My 17-year-old daughter Sally is going into her second year as a distance runner. So far, she has always finished last, but she said, “I’m getting a Letter this year because I’m a senior.” A Varsity Letter!
I know that track is a mixed sport, containing fierce competitors along with the kind of kids who act in school plays or play clarinets in the marching band. But when I see EPSTEIN emblazoned in yellow letters across the back of Sally’s navy-blue team sweatshirt, I feel a surge of pride -- like we’re finally partaking fully of life in America.
Old Sam Epstein’s two sons were too busy hitting the books or working for wages to play games. And the next generation? My cousins were non-physical specimens who lacked the hustle and desire even to keep score or carry equipment. My brother Jim was an artist with no taste for athletics. Brother Steve was no towel-snapper either; he was on the debating team. And me? I dreamed of playing professional baseball.
Dad and I played catch in the back yard only twice. When it came to sports, he had a bad case of Not Getting It. He associated physical exertion not with fun, but with emergencies -- the result of catastrophe or poor planning. I never saw him run. He told me that as a boy he’d been thrown out of a rowboat by some roughnecks. So I assume he swam at least once, but he didn’t like it.
I played pickup baseball games every day. I didn’t like practicing, although I could give 100 percent to an actual game for 10 hours at a time. Nowadays kids think you need 18 players for a game. But you can do it with six if you adapt the rules and don’t mind long innings. (Today's kids also think you need to give 110 percent, which is hard to do.)
With no umpires, we used the honor system.
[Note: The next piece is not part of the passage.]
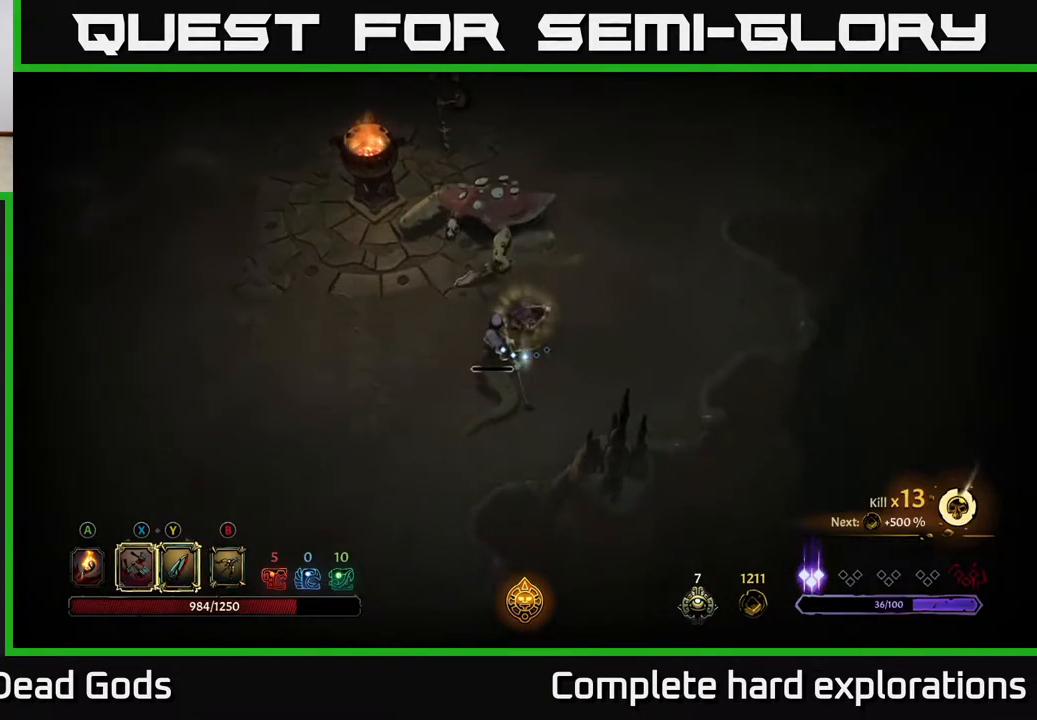
{"buttons": [], "left_stick": "down-left", "right_stick": "center", "events": [[67, "X", "down"], [150, "X", "up"]]}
Whenever a disagreement threatened to disrupt a game, one side would yield by sneering, “Let the babies have their bottle.” In really thorny disputes, a larger boy would pound on a smaller boy with his fists until agreement was reached. Sometimes girls would play, but they were never pounded upon.
I had too few skills and too much sportsmanship. When I’d be tagged out in a close play at the plate, and my teammates were yelling, “HE’S SAFE BY A MILE!” I’d enrage them by saying, “Sorry guys, I’m out.” Honesty was more important to me than scoring a point, and it disgusted me that opinion always followed partisan lines. And I wondered why I’d usually be picked last.At age 10, I got my parents to take me to Little League tryouts. I wanted to wear a real uniform, sit in a real dugout and play nine kids on a team. Hundreds of boys turned out. When it was my turn, a man with a clipboard watched me catch two of three throws and hit one of three pitches. “We’ll call you,” he said neutrally. Doubting he would, I wept on the drive home, then waited in vain for the call.
Thirty years later, my dad finally told me the man HAD called, but, “we saw how upset the tryouts made you, so we decided not to tell you.”
“Dad!” I said, “You don’t know what you’ve done! Did he leave a number?” Thanks to my over-protective parents, my moment had come and gone at age 10. I never went out for another team. In high school, while the rest of the guys were running wind sprints to please some coach, I devoted myself to chasing girls, which suited me really well. It was all Game and no Practice. All it took was desire and hustle.
This pastime eventually produced three daughters, and when they got old enough they each played some rec-league softball or soccer. But none stayed with it past sixth grade. My cousins’ and brother’s kids did no better.
And now here’s Sally, an actual member of the Fighting Terriers track and field team. Her meets take place in the afternoons when I’m supposed to be at work. But one day last spring, supervision was lax and I slipped away. Although Sally had already run her 7-minute mile, I got to lounge around on the turf, chatting with her and her pals as we watched other girls run and jump and throw things. It was as relaxing as a nap in a hammock.
I’ve promised Sally that this year I’m going to see her run a race or two. “Maybe I’ll be able to finish ahead of someone,” she suggested.
"Don’t do anything special on my account,” I said. “I just want to see you race.”